Last week, as anticipated, the California High Speed Rail Authority (Authority) unanimously approved the first section of rail line to be developed. The $4.15 billion, 65-mile section of rail line will stretch from the tiny town of Borden to Corcoran in the Central Valley; and will not carry passengers until more of the system is built. However, there is one blatantly peculiar aspect of the Authority’s decision: its location.
Already suffering one of the worst fiscal deficits in the state’s history, many state and national lawmakers are wondering what possessed the Authority to collectively urge laying track in an area so sparse, it has been dubbed the “train to nowhere”? United States Representative Dennis Cardoza (D-Merced), upon hearing news of the decision, immediately issued a press release demanding “ a complete investigation of the process” adding that the decision “defies logic and common sense to have the trains start and stop in remote areas that have no hope of attaining the ridership needed to justify the cost.” California Assembly member Cathleen Galigiani who authored Proposition 1A, the 2008 initiative allocating nearly $10 billion of funds towards high-speed rail, has been vocal in her opposition to the location and began circulating a letter of opposition around legislator’s office since news of the Authority’s decision broke.
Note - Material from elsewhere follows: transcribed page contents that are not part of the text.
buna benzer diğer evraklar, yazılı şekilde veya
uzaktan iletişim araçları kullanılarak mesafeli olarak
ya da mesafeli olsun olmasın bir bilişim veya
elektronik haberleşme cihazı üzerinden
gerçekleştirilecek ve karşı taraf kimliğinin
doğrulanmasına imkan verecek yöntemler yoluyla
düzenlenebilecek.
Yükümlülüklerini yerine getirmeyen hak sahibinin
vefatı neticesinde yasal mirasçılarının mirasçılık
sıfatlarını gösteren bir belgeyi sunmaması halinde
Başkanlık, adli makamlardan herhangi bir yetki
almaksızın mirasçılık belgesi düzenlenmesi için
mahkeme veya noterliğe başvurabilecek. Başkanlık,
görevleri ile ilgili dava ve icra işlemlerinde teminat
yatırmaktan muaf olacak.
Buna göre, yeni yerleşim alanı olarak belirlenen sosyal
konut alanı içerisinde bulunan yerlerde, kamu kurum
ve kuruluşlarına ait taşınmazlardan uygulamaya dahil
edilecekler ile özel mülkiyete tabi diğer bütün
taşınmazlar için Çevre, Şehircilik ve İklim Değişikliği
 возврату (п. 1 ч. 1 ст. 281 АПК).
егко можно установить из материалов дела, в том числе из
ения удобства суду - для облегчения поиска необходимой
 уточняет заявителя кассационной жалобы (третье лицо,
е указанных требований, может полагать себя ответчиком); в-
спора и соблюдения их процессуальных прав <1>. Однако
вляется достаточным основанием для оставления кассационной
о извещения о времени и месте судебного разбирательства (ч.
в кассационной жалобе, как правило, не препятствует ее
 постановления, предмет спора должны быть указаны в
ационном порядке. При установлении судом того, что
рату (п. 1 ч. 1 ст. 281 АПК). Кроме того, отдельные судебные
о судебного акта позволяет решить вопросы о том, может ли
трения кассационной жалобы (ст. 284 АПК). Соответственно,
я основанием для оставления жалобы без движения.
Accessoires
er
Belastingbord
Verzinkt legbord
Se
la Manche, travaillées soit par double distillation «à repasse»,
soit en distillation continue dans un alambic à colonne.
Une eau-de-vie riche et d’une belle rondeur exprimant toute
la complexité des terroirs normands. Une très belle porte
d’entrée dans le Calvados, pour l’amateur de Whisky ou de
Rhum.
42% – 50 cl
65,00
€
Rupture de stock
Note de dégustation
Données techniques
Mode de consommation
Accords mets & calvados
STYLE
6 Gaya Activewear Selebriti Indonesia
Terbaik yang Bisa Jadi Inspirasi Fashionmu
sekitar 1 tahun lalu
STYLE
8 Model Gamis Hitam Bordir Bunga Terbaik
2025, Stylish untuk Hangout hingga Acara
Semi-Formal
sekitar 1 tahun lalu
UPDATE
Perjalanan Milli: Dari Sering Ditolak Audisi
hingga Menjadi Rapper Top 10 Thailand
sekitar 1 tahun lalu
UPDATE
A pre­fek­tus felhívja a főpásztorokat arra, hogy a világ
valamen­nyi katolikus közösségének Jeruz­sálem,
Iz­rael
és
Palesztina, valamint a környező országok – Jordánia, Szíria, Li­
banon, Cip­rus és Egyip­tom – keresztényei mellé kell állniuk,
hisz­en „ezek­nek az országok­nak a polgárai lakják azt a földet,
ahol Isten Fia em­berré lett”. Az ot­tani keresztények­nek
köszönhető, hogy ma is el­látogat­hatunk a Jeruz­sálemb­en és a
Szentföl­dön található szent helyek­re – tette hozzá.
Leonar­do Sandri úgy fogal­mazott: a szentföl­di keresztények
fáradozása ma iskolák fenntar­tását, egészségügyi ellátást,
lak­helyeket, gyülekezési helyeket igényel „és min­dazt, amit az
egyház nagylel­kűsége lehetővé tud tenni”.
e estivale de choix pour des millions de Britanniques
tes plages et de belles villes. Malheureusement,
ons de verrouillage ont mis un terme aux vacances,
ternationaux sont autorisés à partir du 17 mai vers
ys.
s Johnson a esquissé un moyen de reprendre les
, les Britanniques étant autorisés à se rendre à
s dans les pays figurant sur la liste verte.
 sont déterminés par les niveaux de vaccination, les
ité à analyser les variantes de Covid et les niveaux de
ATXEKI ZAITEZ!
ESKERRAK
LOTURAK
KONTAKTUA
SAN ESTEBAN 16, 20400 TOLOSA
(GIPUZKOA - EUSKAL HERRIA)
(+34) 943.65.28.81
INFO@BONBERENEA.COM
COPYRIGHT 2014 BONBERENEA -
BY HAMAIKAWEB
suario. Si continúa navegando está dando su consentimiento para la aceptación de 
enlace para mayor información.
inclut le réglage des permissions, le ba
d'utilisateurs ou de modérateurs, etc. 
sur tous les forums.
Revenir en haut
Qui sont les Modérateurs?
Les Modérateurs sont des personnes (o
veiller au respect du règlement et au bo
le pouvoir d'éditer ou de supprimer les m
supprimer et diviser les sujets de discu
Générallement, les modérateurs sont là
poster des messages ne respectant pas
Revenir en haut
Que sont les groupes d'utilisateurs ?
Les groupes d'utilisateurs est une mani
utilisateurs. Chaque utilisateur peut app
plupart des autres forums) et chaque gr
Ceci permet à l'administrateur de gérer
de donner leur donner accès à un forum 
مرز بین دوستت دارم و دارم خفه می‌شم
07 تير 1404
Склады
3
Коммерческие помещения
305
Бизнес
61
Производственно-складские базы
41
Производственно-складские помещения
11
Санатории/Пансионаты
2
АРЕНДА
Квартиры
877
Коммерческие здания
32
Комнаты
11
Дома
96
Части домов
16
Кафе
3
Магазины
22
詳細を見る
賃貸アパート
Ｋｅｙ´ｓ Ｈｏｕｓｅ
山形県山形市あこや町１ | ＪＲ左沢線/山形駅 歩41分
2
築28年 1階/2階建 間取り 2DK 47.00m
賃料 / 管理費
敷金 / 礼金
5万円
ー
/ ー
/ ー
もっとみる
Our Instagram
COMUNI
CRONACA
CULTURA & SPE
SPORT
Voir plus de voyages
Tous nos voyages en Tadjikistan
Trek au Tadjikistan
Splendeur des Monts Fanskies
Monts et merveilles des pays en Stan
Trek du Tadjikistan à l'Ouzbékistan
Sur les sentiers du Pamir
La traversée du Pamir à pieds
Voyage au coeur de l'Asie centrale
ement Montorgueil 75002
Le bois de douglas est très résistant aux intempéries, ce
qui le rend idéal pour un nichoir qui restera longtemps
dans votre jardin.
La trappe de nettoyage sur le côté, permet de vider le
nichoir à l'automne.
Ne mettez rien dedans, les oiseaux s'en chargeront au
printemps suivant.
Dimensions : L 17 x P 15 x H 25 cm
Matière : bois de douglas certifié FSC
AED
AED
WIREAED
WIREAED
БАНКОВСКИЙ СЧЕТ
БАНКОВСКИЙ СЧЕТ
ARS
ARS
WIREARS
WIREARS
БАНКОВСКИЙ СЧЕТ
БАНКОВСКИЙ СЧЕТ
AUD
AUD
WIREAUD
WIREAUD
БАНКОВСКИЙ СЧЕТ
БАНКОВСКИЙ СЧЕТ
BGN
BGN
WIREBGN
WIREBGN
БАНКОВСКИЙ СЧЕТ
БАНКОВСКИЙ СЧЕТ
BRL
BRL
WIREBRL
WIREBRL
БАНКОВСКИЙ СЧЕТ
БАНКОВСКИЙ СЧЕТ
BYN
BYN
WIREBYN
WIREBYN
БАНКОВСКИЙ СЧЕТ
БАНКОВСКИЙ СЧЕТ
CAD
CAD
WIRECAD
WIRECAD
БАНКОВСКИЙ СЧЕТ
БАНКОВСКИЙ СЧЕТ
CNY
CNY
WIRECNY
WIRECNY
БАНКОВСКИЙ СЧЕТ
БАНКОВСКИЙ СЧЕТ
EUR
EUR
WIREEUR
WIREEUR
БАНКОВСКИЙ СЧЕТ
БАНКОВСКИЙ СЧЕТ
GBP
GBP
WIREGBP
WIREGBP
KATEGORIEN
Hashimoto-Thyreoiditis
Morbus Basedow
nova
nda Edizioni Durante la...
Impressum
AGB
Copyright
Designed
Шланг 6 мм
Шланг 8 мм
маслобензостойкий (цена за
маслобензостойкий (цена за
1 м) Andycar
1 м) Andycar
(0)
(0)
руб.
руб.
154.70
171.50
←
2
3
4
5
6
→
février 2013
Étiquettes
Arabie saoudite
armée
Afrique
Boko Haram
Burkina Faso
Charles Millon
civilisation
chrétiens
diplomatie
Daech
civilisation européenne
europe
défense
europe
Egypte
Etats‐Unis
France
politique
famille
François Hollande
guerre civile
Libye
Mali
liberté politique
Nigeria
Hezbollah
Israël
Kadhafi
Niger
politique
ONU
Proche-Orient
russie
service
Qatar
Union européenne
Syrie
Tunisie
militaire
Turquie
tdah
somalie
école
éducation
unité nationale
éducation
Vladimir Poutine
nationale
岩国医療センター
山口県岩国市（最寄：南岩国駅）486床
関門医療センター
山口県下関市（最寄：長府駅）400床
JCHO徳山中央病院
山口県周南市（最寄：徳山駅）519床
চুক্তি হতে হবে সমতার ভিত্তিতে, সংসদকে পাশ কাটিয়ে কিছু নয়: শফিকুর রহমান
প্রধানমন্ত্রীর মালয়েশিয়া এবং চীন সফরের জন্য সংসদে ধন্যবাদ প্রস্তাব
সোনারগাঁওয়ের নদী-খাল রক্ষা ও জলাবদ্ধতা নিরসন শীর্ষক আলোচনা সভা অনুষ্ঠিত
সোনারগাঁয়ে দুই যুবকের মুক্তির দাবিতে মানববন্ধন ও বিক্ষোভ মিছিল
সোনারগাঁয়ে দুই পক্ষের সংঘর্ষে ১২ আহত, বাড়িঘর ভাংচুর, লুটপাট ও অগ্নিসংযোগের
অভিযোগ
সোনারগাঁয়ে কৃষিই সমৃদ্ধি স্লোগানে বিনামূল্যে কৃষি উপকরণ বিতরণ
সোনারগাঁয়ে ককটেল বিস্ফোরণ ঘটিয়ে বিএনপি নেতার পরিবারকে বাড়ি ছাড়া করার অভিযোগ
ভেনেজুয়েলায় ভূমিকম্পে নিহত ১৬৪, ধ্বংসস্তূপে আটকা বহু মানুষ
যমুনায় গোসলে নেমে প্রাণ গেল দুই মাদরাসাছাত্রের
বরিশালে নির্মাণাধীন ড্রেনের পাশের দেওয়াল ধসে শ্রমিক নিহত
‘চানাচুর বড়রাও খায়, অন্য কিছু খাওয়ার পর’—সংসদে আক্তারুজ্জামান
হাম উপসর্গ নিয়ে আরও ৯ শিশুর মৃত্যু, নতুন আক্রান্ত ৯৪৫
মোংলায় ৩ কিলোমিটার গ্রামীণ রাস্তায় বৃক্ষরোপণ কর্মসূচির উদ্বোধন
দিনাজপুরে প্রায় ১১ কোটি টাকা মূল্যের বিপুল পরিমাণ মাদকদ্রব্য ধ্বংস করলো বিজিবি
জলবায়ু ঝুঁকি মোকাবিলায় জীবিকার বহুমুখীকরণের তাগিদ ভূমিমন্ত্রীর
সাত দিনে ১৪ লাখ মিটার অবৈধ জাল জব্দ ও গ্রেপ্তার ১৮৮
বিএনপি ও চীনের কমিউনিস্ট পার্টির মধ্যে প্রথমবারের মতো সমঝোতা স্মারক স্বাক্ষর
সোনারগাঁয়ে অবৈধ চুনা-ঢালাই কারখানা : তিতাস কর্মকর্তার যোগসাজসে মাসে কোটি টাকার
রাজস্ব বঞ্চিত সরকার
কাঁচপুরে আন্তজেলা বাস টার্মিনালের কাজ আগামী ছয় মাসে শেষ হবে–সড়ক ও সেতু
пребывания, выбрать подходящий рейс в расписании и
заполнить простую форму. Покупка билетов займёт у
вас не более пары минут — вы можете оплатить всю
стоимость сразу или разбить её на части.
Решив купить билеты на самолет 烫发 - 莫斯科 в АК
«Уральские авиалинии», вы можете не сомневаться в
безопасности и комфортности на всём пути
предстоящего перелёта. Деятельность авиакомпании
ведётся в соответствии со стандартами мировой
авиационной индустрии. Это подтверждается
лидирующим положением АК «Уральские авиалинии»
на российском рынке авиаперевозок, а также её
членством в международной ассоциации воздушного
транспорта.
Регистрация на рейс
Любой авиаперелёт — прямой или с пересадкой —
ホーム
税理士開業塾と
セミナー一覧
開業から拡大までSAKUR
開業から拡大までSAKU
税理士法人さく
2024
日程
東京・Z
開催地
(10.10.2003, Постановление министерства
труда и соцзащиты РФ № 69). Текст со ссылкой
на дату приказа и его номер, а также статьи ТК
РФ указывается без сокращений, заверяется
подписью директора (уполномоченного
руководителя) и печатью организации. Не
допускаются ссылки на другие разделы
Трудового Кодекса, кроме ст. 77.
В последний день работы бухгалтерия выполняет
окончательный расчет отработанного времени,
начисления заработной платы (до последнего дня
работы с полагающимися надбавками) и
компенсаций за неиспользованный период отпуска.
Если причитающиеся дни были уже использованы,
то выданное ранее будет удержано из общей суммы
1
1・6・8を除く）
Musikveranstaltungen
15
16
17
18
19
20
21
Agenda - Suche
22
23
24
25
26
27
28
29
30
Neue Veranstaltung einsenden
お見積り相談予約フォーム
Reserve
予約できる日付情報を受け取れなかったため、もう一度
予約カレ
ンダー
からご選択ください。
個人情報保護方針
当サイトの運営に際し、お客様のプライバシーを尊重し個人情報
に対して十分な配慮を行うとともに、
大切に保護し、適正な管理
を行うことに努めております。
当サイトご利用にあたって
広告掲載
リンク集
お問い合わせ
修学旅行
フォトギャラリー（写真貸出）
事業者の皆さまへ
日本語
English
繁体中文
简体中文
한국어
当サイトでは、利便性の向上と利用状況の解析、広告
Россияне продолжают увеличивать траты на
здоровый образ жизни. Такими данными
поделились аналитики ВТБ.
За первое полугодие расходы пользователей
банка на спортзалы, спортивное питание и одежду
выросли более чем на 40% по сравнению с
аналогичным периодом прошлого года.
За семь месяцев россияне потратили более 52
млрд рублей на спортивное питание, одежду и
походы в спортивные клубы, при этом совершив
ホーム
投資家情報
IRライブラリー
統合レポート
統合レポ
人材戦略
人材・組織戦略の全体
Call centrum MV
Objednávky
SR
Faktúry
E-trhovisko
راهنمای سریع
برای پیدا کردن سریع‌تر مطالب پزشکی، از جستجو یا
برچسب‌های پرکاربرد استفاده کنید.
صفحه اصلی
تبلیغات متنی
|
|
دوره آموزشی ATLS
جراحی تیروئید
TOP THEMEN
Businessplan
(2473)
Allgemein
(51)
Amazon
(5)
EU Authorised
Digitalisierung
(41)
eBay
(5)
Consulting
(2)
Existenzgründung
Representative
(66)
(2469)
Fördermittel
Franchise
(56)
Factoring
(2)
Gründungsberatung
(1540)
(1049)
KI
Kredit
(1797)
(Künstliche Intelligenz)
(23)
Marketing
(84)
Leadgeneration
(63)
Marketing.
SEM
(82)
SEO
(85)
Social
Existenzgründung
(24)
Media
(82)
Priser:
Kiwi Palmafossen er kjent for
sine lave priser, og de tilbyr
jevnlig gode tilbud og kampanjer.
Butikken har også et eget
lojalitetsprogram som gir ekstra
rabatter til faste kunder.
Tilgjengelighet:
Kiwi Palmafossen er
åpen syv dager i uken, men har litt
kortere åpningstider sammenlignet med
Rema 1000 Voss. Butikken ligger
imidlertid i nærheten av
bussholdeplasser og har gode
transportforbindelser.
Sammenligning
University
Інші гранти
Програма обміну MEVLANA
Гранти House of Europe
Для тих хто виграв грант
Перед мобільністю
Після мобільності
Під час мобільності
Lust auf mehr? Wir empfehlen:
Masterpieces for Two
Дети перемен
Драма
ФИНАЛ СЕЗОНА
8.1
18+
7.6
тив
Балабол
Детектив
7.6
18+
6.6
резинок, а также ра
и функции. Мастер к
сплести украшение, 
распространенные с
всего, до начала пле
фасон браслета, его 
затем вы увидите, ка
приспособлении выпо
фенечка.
Being dubbed the “train to nowhere” is unfair- there is an end point. The approved segment is slated to end in Corcoran, a slightly larger town than Borden with nearly 15,000 residents and one claim to fame: Charles Manson. The Corcoran State Prison, known for being the “most troubled prison in the State,” also serves as home to some of the worst criminals. Thanks to the Authority’s vote yesterday, Corcoran will now also be known as the first final destination of California’s High Speed Train.